2月1日(土)からスタートの土曜ドラマ「リラの花咲くけものみち」。北海道を舞台にした、獣医師を目指す学生たちの学生生活を描いた物語で、原作は藤岡陽子さんの同名小説だ。
引きこもり生活が長かった岸本聡里が、大好きな動物を救うために獣医師になることを決意し、北海道の大学に進学するところから物語は始まる。聡里を演じた山田杏奈さんに、役への思いや北海道ロケなどについて話を聞いた。
聡里が成長する過程が見えるように演じたい
――原作を読んでみて、どんなことを感じられましたか?
山田 すごく素敵な小説だと思いました。聡里を演じるためではなく、この小説に出合えてよかったです。聡里のイメージは、本を読んで湧き上がった部分がありました。

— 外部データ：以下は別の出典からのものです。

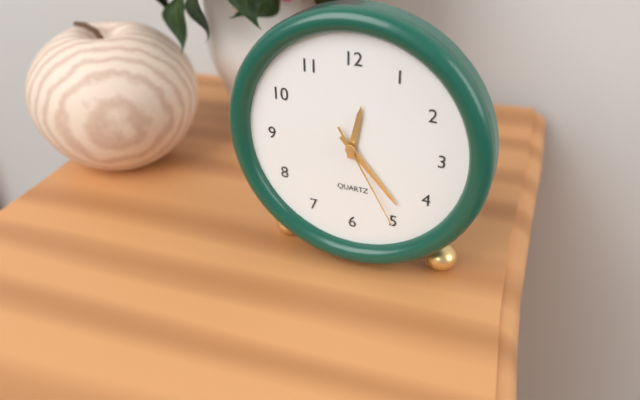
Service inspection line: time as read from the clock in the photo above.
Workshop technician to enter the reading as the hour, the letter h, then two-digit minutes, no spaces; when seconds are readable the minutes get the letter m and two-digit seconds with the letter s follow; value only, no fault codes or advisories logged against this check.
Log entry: 12h23m25s
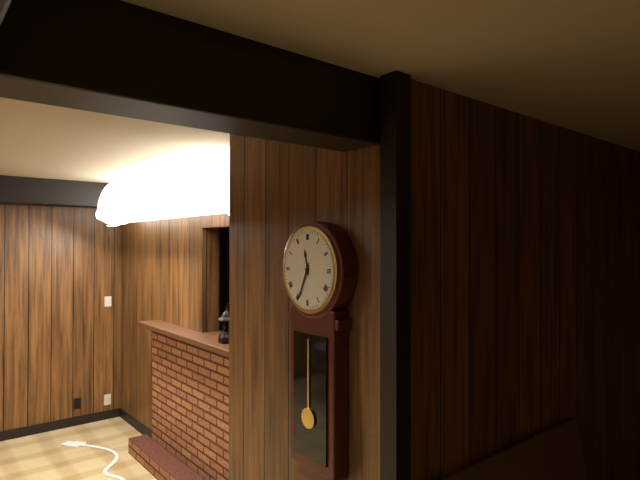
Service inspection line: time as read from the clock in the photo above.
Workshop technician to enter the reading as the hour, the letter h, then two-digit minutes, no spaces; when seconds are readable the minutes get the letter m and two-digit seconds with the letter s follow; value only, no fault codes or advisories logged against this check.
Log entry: 11h34
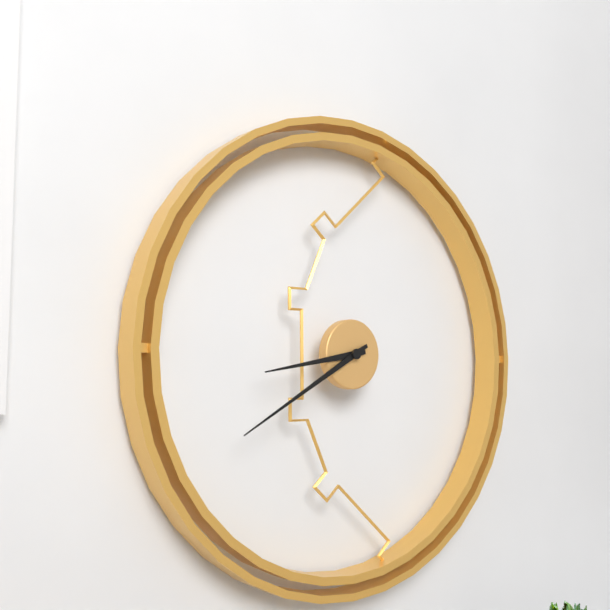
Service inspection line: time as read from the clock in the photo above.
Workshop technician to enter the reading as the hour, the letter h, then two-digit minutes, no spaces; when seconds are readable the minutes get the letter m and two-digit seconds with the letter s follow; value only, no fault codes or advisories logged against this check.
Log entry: 8h40
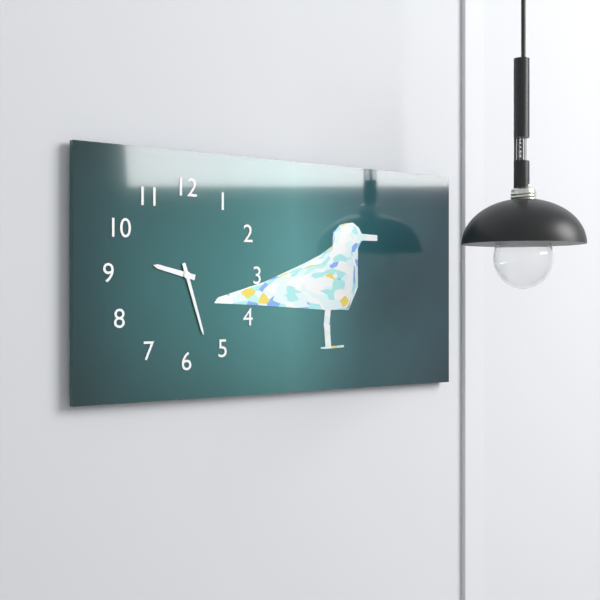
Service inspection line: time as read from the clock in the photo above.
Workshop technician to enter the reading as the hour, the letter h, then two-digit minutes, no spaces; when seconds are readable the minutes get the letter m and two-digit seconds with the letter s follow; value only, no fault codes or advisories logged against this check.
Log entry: 9h27
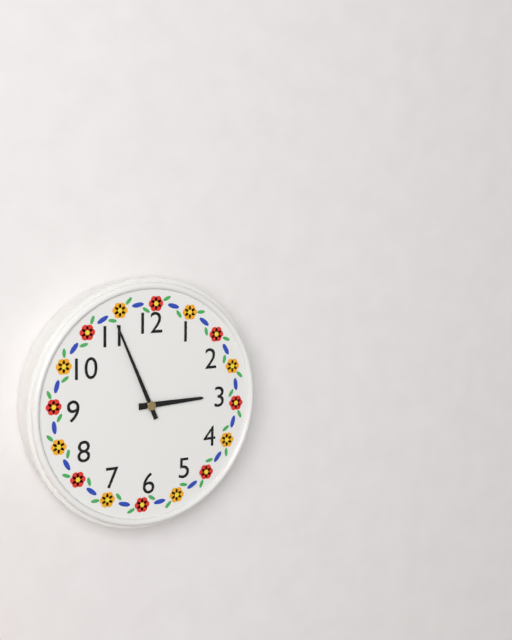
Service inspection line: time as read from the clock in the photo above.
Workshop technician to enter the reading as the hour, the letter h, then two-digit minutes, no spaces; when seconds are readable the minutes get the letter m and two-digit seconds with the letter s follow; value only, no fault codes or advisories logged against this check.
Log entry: 2h56
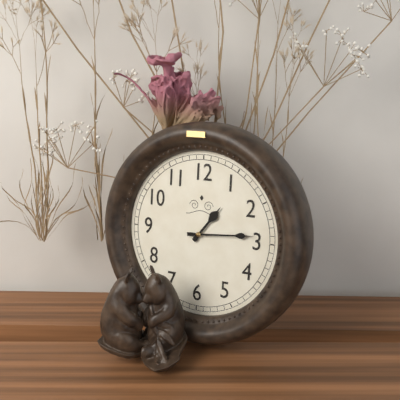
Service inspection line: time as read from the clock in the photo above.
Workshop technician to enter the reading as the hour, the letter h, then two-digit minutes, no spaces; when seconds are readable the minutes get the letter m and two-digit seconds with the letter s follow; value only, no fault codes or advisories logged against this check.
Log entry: 1h14
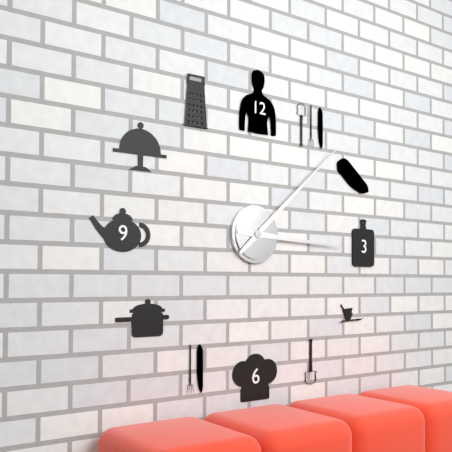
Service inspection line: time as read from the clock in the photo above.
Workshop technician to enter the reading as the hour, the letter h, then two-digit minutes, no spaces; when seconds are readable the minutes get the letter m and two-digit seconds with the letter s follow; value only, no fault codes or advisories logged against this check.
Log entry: 3h08
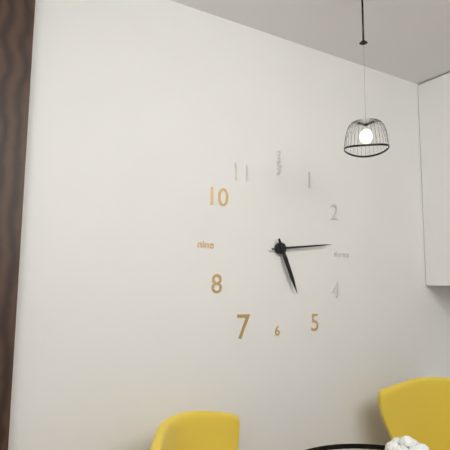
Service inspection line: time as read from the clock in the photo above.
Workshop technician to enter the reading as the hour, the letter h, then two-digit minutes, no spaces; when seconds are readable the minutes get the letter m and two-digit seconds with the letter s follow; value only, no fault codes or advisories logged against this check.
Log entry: 5h14
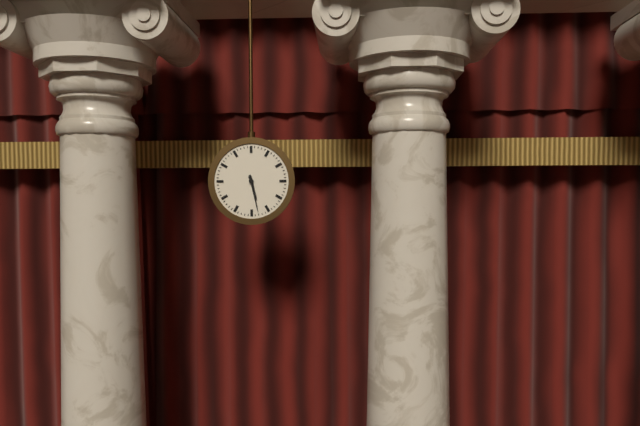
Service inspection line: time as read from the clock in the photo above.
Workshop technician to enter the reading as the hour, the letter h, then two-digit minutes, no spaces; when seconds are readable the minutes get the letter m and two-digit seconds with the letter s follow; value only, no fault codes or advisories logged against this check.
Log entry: 5h28
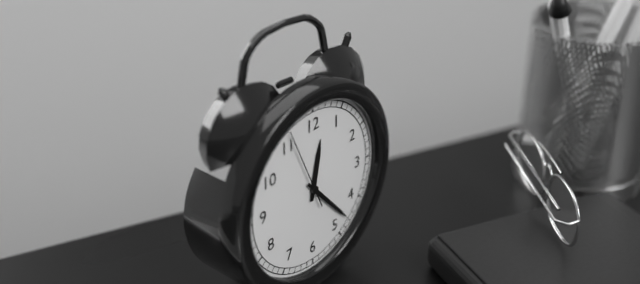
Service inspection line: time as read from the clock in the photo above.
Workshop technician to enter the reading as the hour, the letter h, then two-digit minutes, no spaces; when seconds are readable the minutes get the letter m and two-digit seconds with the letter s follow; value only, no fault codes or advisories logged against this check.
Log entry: 12h23m56s
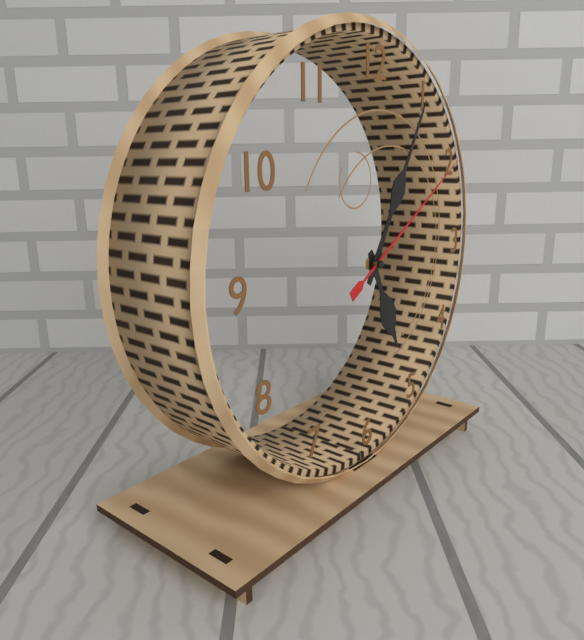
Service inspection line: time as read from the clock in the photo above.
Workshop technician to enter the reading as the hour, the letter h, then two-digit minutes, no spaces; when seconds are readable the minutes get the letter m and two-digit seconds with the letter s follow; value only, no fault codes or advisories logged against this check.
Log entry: 5h05m10s
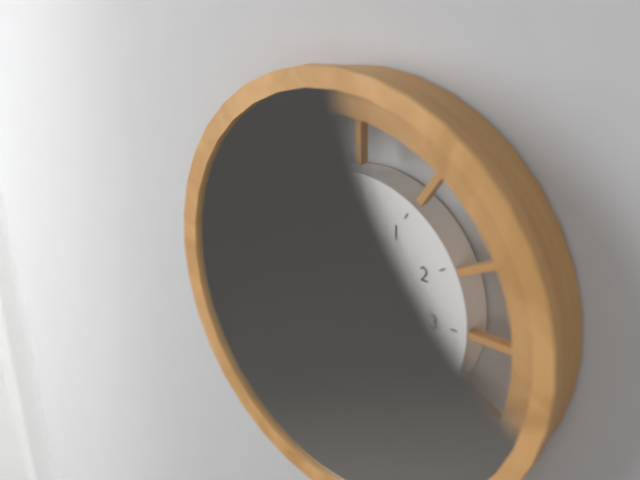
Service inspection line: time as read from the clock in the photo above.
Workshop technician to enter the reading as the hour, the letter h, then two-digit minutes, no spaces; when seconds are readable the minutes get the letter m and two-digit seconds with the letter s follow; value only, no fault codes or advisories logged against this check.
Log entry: 7h46
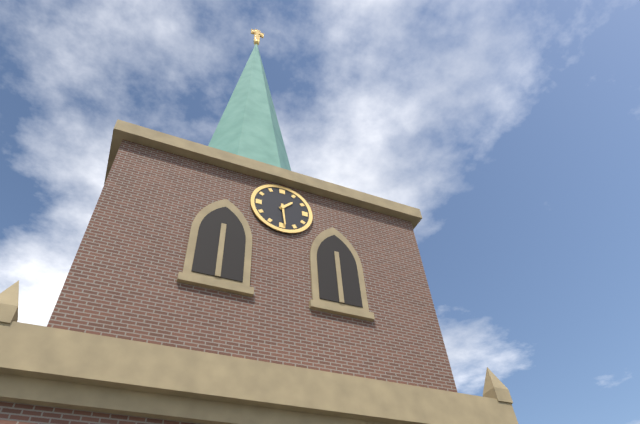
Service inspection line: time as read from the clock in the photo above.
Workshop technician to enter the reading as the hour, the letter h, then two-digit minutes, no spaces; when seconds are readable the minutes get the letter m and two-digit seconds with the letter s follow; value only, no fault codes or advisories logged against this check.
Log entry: 1h29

――聡里を演じるにあたって大切にしたことは何ですか?
山田 聡里は学生時代に学校に通えずに家で過ごしているなどのさまざまな背景がある中で、チドリさん(風吹ジュン)という祖母に見守られながら、これから自分の生き方を模索している途中です。すごく真面目で、生き物に対しての愛情があふれていて、大学生活や、さまざまな人との出会いや別れによって聡里が成長していくように見えたらいいなということを心がけていました。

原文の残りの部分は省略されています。